▶ [Exercise]: Only lines that contain the string "items" should be returned from the material below.

━━ Data provided ━━

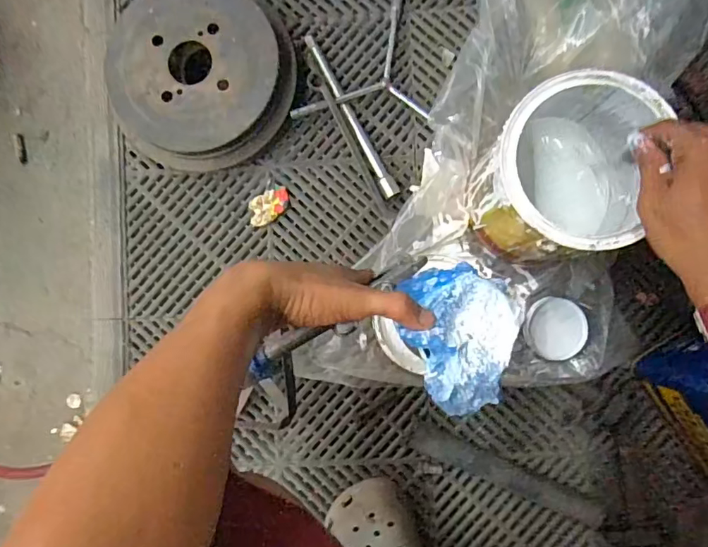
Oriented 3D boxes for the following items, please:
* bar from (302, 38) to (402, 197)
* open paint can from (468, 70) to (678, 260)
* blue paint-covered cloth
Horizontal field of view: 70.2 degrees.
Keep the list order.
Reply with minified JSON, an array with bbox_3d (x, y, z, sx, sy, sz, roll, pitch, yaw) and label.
[{"bbox_3d":[-0.004,-0.204,0.660,0.019,0.021,0.235,-29,86,3],"label":"bar"},{"bbox_3d":[0.220,-0.101,0.547,0.153,0.191,0.161,0,88,5],"label":"open paint can"},{"bbox_3d":[0.089,0.050,0.396,0.089,0.037,0.117,-25,86,4],"label":"blue paint-covered cloth"}]

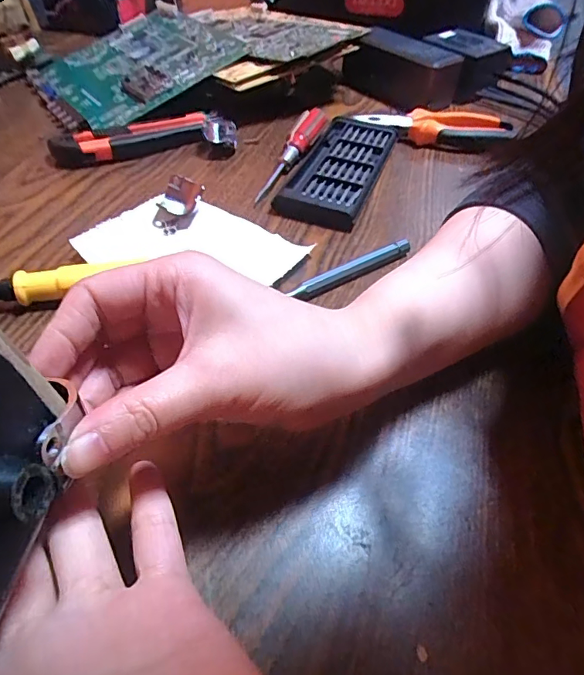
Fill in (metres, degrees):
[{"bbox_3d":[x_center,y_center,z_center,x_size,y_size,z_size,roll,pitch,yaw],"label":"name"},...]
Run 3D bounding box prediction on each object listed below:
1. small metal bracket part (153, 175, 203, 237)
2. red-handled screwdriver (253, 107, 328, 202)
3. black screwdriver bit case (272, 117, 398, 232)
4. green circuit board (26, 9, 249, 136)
[{"bbox_3d":[-0.085,-0.099,0.347,0.030,0.022,0.048,7,47,4],"label":"small metal bracket part"},{"bbox_3d":[0.001,-0.169,0.417,0.020,0.014,0.144,21,62,15],"label":"red-handled screwdriver"},{"bbox_3d":[0.043,-0.149,0.403,0.065,0.020,0.156,17,49,13],"label":"black screwdriver bit case"},{"bbox_3d":[-0.182,-0.303,0.521,0.214,0.015,0.204,-34,59,-8],"label":"green circuit board"}]

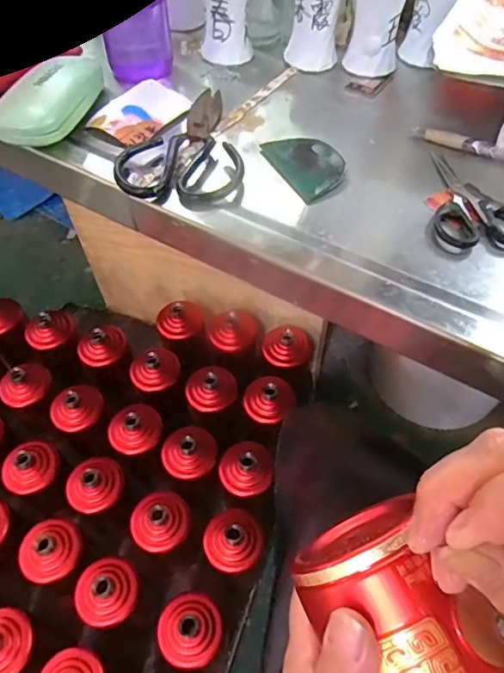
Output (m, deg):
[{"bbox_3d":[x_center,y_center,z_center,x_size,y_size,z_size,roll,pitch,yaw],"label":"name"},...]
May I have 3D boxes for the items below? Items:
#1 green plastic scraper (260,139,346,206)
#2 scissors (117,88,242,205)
[{"bbox_3d":[0.051,-0.158,0.452,0.053,0.012,0.084,-23,59,-14],"label":"green plastic scraper"},{"bbox_3d":[-0.062,-0.186,0.465,0.105,0.025,0.185,0,56,1],"label":"scissors"}]

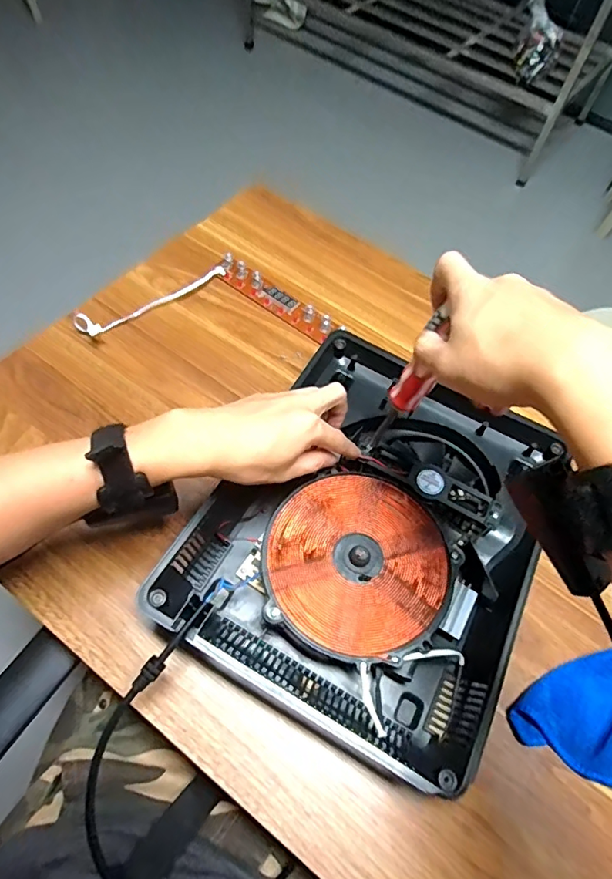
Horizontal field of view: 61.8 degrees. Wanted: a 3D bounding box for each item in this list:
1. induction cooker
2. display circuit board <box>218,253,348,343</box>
[{"bbox_3d":[0.067,0.075,0.464,0.270,0.048,0.341,27,61,11],"label":"induction cooker"},{"bbox_3d":[-0.038,-0.174,0.633,0.178,0.017,0.035,36,63,15],"label":"display circuit board"}]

━━━

▶ [Answer to the problem]:
Oriented 3D boxes for the following items, please:
May I have 3D boxes for the items below? Items:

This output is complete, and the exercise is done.